Leslie Potter |
Wednesday, May 14, 2014
There's an annual arts fair that takes place at a little park near my neighborhood each year on Mother's Day weekend. It's a very family-oriented event with kids' activities like a petting zoo and pony rides taking place amongst the artists' booths. As I wandered over to the fair last weekend, the pony ride was the first thing I noticed, and no, not because I contemplated getting in line to take my turn.
The grassy part of the park is pretty well occupied, so the pony rides take place on the street, which is closed to traffic. It's not ideal, but maybe reducing the temptation of grass underfoot makes life easier for the pony wranglers. So as I approached the park, I saw a pony ride participant gripping on to the little western saddle's horn as the pony plodded along on the pavement. The pony's leader was plodding along, too, looking at the ground in front of him and not the kid behind him. But from where I stood, I could see the saddle slipping slowly off to the left. The kid sat quietly, leaning more and more to the right but evidently not complaining about her predicament out loud. I was still pretty far away, but it really didn't look like it was going to end well.
I scanned the area for the kid's parents, who I assumed must've been there, and sure enough I spotted Dad, standing on the sidelines taking photos. Once he got his shot, he stepped over and pulled his daughter back up so she was reasonably centered on the pony's back. The action of a parent stepping in quickly was enough to finally get the guy with the lead rope to look up. Fortunately for him, this particular parent seemed to be the laid-back sort.
Maybe I'm a bit of a fuddy duddy when it comes to kids and horses. My past career teaching beginner riding lessons and my current career in which I'm regularly exposed to the best and worst of horsemanship probably increase my fuddy-duddiness. Watching a fairly innocuous pony ride set off all the alarms in my brain. Of course there are no helmets involved. The ponies seemed adequately deadheaded and safe, but attentive attendants still seem like a must-have when you're putting tiny tots on the backs of equines in a busy environment. And, I don't know, couldn't they find some spot of dirt so these ponies aren't on pavement?

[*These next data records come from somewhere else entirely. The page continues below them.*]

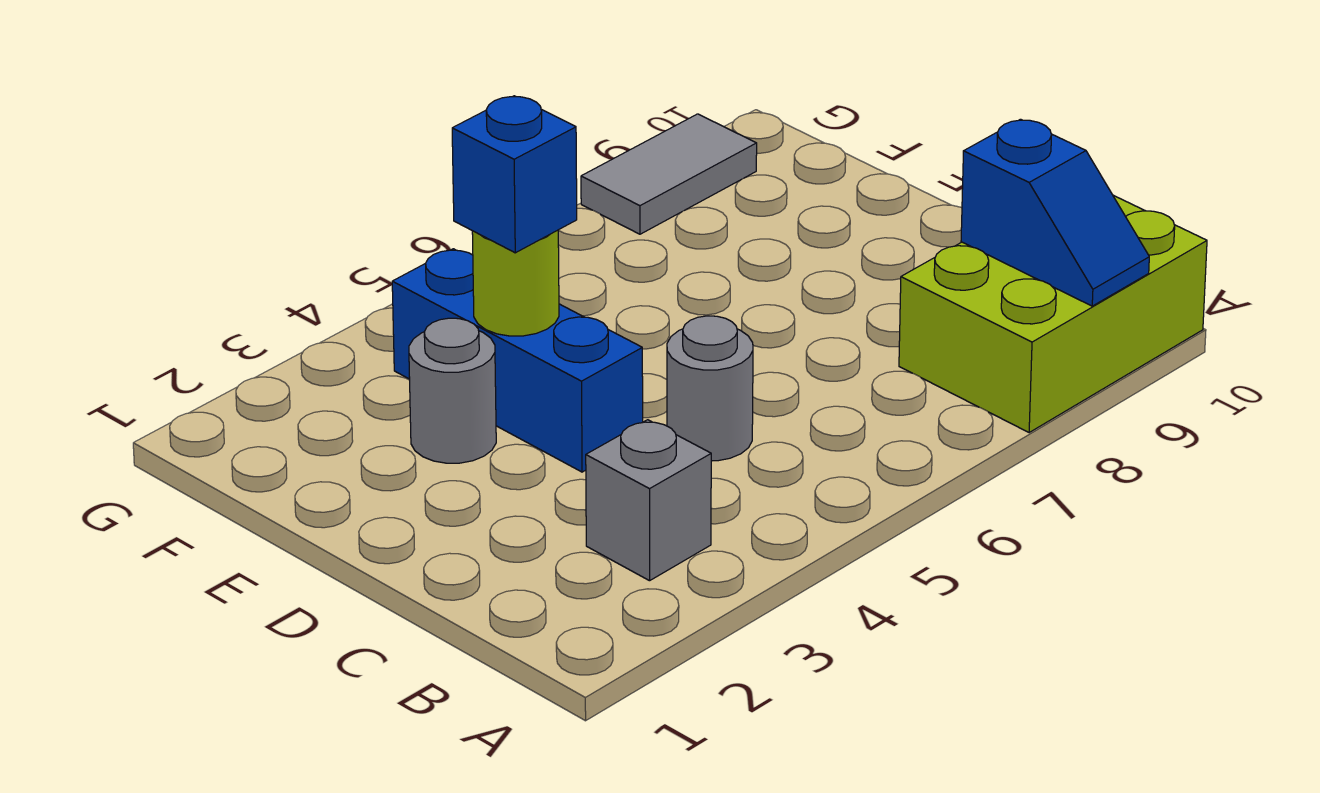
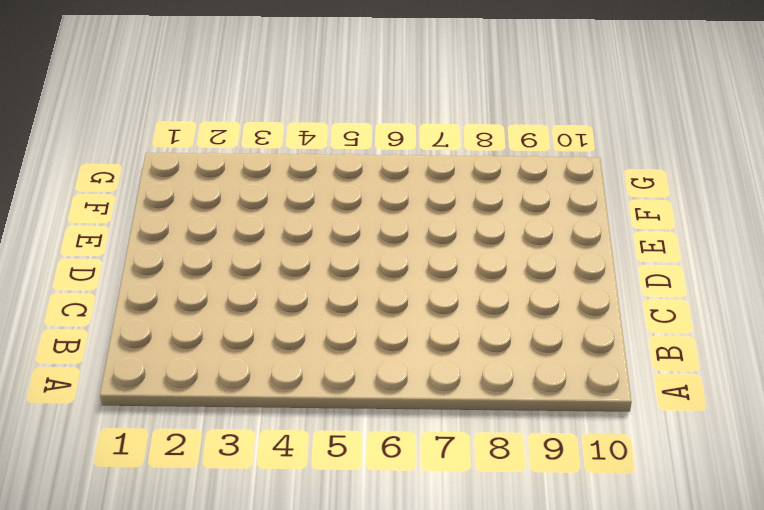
none -> lime brick A8:B10 level 1
none -> grey brick B3 level 1

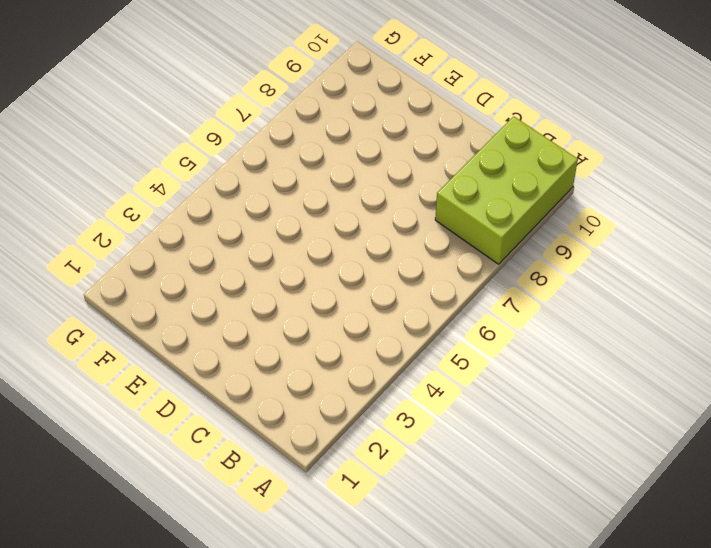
none -> grey brick B3 level 1
none -> grey round brick C5 level 1

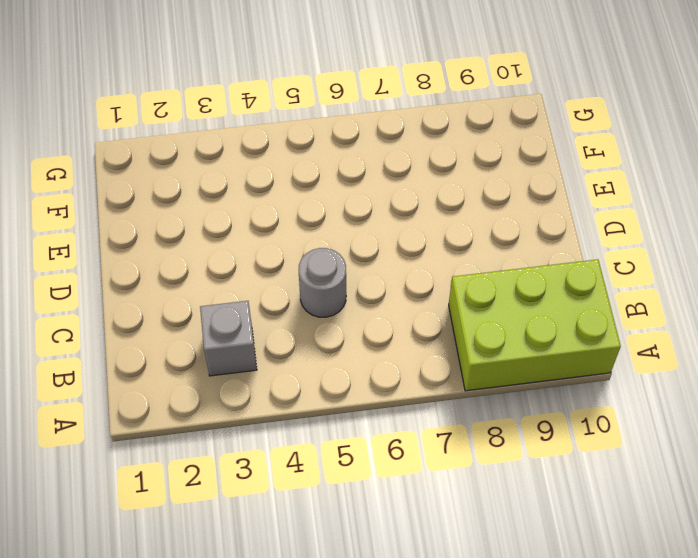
none -> blue brick D4:F4 level 1
none -> grey round brick E3 level 1

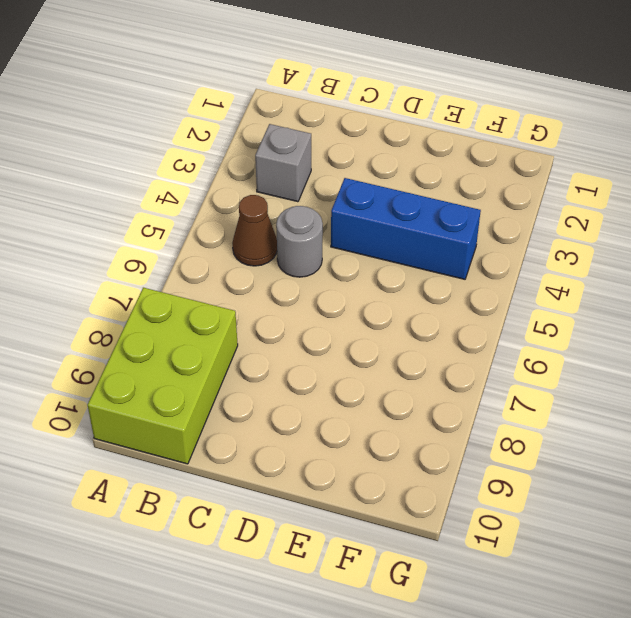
brown cone B5 level 1 -> none
none -> grey round brick E3 level 1
none -> grey tile G8:G9 level 1

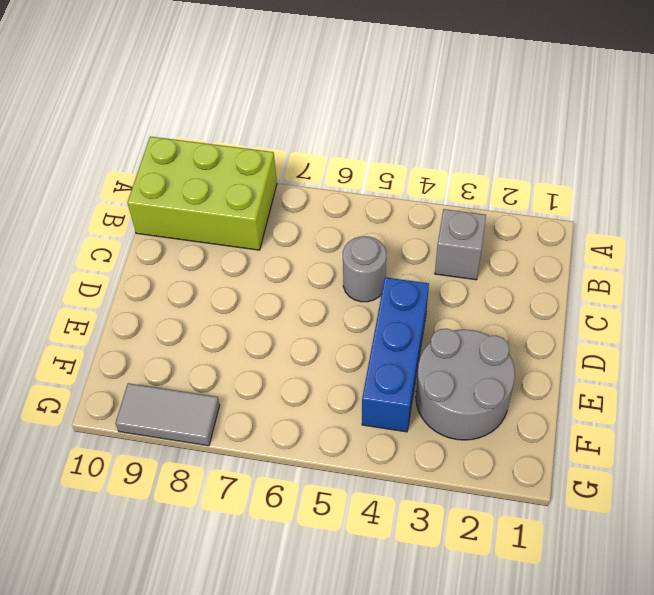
grey round brick E2:F3 level 1 -> grey round brick E3 level 1
none -> blue slope A9:B9 level 2 top B
none -> lime round brick E4 level 2

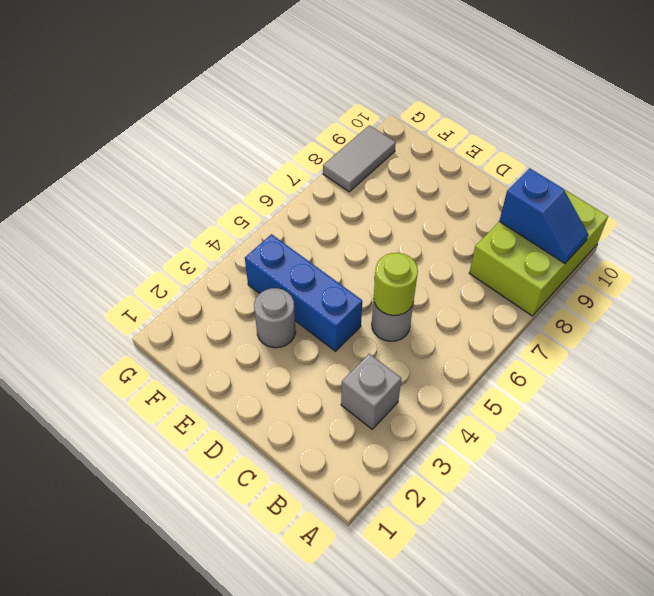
lime round brick C5 level 2 -> lime round brick E4 level 2
none -> blue brick E4 level 3

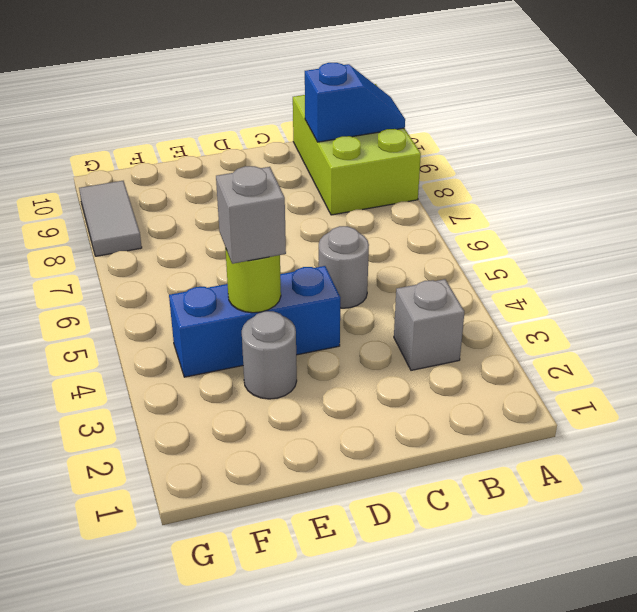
grey brick E4 level 3 -> blue brick E4 level 3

On the other hand, where would be all be without the humble pony ride? Somewhere in my parents' collection of photo albums, there's a photo of a 5- or 6-year-old me, sitting on the back of a pony at a petting zoo, gripping the saddle horn, wearing shorts and sneakers and no helmet, being led by a bored-looking teenager. That was probably my first experience on the back of a horse, and while I don't actually remember it, I was probably thrilled. A couple of years later I did get real riding lessons where I wore long pants and boots and even a helmet (although this was in the pre-ASTM/SEI days, I'm sure it was better than nothing.) I learned how to steer and stop on my own and eventually trot and post. But not every kid gets that. For a lot of kids, the pony ride is the beginning and end of their equestrian career.
In a perfect world, every kid who wanted to ride a pony would get a chance to really and truly ride a pony. But in this imperfect world, I guess a pony ride at the art fair is better than not riding at all.